東日本旅客鉄道(JR東日本)は7月11日、生成AIを利用した社内用チャットの全社員への展開と内製化を進めることを発表した。
自社製生成AIチャットを全面展開
同社の社内向け生成AIチャット「JRE AI Chat」は、社内組織のDigital&Dataイノベーションセンター(DICe)が内製したもの。2023年10月より一部の部署で試験運用を始め、DX推進に役立つことが確認できたことから、2024年6月より利用範囲を全社員対象に拡大している。
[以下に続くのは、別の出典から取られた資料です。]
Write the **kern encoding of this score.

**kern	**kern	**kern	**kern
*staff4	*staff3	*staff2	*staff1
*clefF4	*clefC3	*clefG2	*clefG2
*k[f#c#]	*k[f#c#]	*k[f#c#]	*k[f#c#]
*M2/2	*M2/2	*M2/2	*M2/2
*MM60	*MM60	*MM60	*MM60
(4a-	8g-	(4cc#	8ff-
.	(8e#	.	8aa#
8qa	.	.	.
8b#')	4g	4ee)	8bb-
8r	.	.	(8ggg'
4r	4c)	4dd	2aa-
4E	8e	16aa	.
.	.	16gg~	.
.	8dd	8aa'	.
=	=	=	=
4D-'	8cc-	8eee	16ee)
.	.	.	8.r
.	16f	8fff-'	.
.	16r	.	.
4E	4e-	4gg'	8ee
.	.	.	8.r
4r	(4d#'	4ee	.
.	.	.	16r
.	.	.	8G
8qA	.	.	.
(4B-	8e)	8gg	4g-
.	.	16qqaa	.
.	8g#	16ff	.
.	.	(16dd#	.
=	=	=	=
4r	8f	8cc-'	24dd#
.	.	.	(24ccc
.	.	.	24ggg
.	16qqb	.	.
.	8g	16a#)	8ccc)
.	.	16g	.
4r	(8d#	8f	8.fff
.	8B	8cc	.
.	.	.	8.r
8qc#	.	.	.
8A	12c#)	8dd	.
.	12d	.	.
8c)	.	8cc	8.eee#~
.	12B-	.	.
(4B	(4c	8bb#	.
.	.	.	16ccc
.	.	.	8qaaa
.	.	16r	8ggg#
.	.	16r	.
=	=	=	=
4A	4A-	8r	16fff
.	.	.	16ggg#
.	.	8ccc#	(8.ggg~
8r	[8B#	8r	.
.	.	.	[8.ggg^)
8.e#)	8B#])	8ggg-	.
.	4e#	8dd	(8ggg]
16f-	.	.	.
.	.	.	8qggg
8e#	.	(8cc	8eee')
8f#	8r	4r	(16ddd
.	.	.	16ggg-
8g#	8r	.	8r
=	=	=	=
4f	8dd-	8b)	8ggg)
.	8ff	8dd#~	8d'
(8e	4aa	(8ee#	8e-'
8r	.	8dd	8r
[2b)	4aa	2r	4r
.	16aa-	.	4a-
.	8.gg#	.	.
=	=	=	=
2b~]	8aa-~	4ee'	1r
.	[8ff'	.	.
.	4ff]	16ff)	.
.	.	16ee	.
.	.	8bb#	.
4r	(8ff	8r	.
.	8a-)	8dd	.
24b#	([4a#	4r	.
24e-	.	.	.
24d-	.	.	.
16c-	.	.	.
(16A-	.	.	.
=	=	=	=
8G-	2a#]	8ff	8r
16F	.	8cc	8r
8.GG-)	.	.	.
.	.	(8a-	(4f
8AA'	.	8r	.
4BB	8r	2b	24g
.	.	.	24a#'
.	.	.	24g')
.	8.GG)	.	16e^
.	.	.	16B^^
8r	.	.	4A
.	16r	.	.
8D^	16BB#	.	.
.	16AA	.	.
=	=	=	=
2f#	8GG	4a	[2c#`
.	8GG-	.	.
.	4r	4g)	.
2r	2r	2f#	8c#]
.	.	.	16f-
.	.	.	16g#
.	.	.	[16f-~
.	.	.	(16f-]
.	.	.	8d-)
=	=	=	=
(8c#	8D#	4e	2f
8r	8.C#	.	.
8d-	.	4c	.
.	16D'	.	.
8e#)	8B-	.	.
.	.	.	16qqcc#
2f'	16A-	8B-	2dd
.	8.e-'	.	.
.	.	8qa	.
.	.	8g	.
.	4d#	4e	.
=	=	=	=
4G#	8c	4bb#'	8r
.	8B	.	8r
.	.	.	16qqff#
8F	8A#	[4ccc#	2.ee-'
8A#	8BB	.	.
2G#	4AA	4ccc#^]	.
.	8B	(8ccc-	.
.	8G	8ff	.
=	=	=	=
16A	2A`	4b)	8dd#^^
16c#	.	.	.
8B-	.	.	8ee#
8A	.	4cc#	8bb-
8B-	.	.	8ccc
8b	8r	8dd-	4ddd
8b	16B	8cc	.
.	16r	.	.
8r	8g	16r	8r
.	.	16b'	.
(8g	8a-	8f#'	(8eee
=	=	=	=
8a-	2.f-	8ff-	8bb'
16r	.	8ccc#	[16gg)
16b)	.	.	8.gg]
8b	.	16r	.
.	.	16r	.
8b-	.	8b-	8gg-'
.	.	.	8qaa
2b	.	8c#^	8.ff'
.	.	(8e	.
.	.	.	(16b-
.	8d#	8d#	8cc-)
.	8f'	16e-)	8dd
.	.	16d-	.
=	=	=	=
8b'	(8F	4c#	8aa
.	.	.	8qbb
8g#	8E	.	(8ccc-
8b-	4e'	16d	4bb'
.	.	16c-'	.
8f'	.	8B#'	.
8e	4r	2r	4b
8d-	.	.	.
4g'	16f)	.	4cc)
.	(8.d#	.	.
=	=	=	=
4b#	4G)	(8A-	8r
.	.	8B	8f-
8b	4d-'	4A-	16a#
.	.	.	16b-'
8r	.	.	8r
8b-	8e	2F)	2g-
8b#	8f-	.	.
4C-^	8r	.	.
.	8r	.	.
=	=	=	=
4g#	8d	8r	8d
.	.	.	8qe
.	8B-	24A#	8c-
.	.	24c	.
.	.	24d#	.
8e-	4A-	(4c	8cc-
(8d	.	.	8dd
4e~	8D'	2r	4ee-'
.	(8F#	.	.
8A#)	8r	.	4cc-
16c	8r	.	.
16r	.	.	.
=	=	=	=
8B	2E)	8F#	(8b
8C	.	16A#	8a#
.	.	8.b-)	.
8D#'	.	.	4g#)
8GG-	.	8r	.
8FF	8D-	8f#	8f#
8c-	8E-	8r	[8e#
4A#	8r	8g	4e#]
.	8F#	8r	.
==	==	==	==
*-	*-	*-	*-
DICeではほかにも、社員からの質問に登録した社内文書に基づいて回答する、RAG(検索拡張生成)を利用した生成AIツールのプロトタイプも構築。こちらは社内規定やルールなどの文書の効率的な検索を通じて、全社的な業務効率化に貢献することを目的としたツールで、2023年11月より一部の部署で試験運用中。アジャイル開発の手法を用いて社員の意見を継続的に取り入れ、2024年10月からは全社に試験運用範囲を拡大する予定だ。
鉄道版生成AIの構築も視野に
JR東日本ではエンジニア不足やシステムやアプリの開発スピードアップを目的として、プログラムのコーディングに生成AIを導入済み。
同社は今後の展開として、汎用型の生成AIでは対応が難しい鉄道事業固有の情報を学習させた「鉄道版生成AI」の開発を進めるほか、コールセンター業務などグループ企業内で共通する業務への生成AI活用にも取り組んでいくとしている。